Tubuhnya sangat lelah dan ia kembali tertidur dalam perjalanan kembali ke Bandung. Ia sama sekali tidak memikirkan tentang SMS tadi. Ketika ia tiba kembali di kamar kosnya dan menyalakan ponsel, berturut-turut masuk banyak SMS dari Rara dan beberapa teman sekelasnya.
[Vega, kamu di mana sih? Pak Rune nyariin kamu, tuh. Tadi dia marahin gue karena menandatangani absen buat kamu di mata kuliah umum. Dia tahu dari mana sih?]
Pesan dari Rara sontak membuat sepasang mata Vega membulat.
Astaga.. Pak Rune tahu dari mana?
Aduh.. jangan-jangan...
Gadis itu menepuk keningnya sambil mendesah pendek. Berarti tadi SMS-SMS itu datangnya dari Pak Rune, dan Vega dengan sembarangan menyebutkan bahwa Rara menandatangani absen untuknya...

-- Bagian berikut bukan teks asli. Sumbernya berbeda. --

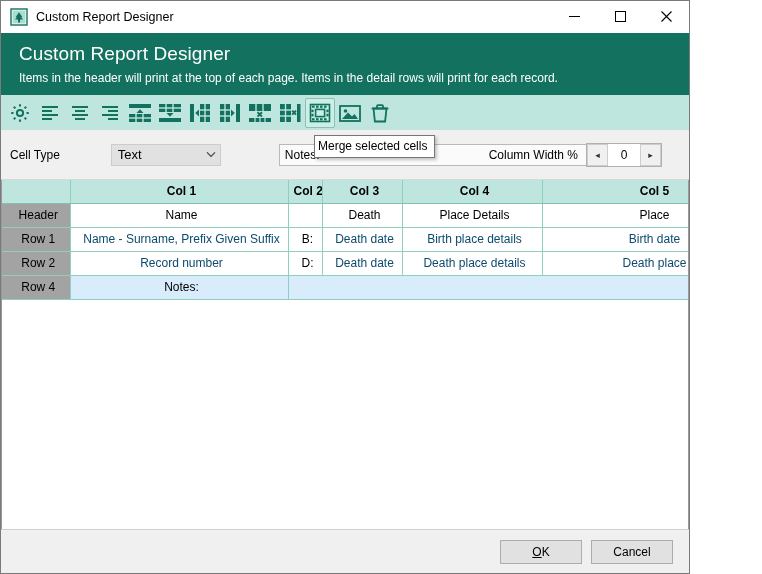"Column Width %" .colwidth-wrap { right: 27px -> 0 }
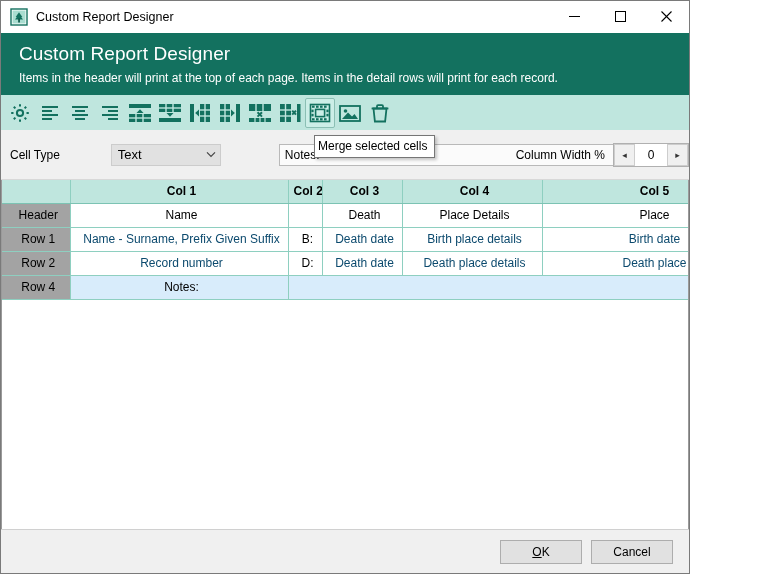"Col 1" table.grid td, table.grid th { text-align: center -> left }
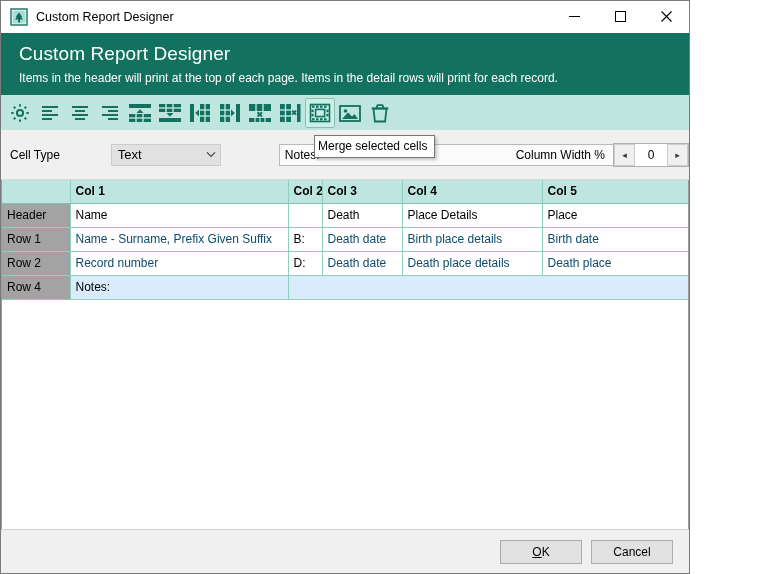"Row 3" tr { html: none -> <tr> <td>Row 3</td> <td>FamilySearch ID</td> <td>Bu:</td> <td>Burial date</td> <td>Burial place details</td> <td>Burial place</td> </tr> }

Ia merasa sangat menyesal. Pasti Rara akan dihukum karena dirinya. Aduh... payah sekali. Kenapa juga dosen satu itu terlalu ingin tahu tentang Vega hingga ia menelepon dan mengirim SMS segala?
Ia buru-buru memencet nomor telepon yang tadi siang mengirim belasan missed call ke ponselnya. Ia harus minta maaf dan meluruskan semuanya kepada Pak Rune. Ia merasa sangat bersalah jika Rara yang dihukum karena dirinya.
TUT
TUT
Setelah lima deringan, panggilan teleponnya diangkat seorang laki-laki di ujung sana. Suaranya terdengar sewot ketika ia bicara.
"Kamu tahu ini jam berapa?"
Astaga.. Vega rasanya ingin menepuk kepalanya sendiri. Karena panik ia langsung menelepon Rune dan tidak menyadari bahwa sekarang sudah hampir jam 12 malam. Ketika mendengar suara sewot di ujung sana, secara refleks ia langsung menutup teleponnya.
Tangannya gemetar saat memeluk ponselnya di d**a. Barusan ia pasti sudah membangunkan macan tidur!